Ah, Japanese beetles – 2 questions no less. Yes, they can be a problem on Christmas trees – I have seen them on the leaders and they can chow down because they are big.
The pheromone (which is what is in those hanging beetle traps for sale everywhere) is good at attracting the adults but not good at getting them all in the bag so don’t bother with traps as a control measure unless you can blanket the whole area- or attract them to some other area where they aren’t doing damage to plants you want. They are useful to monitor when the adults arrive and then take it away.
If just a few trees have adults – knock them off into soapy water (I can hear your eyes rolling) (A note from a reader –
Knocking the beetles off into soapy water is actually pretty quick and easy if you do it in the morning. They fly off if you wait until later. When you crush them you call in more according to Brian Nault (Cornell Entomology faculty).)
For treating adults 1029-2154 GDD for foliar sprays and it may take several applications. They tend to be localized where I have seen them – so you wouldn’t have to spray everything – but since you are scouting your fields you will know where they are. And write it down for next year – to learn if they tend to appear in the same place every year. (I don’t know the answer to that. One would think they would lay eggs near where they feed, but they have preferences for egg laying sites – grassy areas – and can fly.)

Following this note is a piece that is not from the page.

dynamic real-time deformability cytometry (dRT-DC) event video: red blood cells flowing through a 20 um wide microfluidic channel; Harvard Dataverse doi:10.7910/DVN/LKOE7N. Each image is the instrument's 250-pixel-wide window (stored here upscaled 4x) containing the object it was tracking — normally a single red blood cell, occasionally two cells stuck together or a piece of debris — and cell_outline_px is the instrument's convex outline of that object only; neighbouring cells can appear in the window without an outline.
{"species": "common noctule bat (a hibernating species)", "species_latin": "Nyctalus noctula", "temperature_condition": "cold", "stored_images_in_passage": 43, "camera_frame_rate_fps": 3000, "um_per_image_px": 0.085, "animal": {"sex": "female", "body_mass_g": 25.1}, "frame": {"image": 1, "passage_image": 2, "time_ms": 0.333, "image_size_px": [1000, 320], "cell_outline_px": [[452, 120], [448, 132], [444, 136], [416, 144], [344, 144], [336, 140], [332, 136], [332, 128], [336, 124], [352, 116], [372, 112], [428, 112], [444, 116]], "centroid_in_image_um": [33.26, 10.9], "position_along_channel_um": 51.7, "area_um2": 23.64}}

There are quite a few active ingredients listed in the Guidelines for adult management (get your own copy here so you don’t have to wait for me – https://www.cornellstore.com/product/149958)
Check the labels to make sure that Christmas trees or conifers are mentioned as well as Japanese beetles. Pyrethroids, like bifenthrin, cyfluthrin, lambda cyhalothrin and permethrin last 2-3 weeks. There are some imidacloprid soil applied pesticides that are systemic. All of these pesticides are toxic to bees and other pollinators so use appropriately. I need to ask some questions on some other active ingredients so more information soon.
Grub control is in the fall when the larvae are fairly small and before they have migrated lower in the soil profile. You really should sample for grubs before applying anything to find out where they are – which makes it a little more difficult. Check in the areas where you have seen adults, sandy and grassy areas seem preferred (for all white grubs – and id is a little complex). There are some biocontrols – nematodes, Bacillus popilliae or milky spore disease – which have variable results and are often better in warmer parts of the state.
Drier soils are less preferred – some good out of this rain-free period. But adults will often move from irrigated grassy areas like lawns to other areas to feed.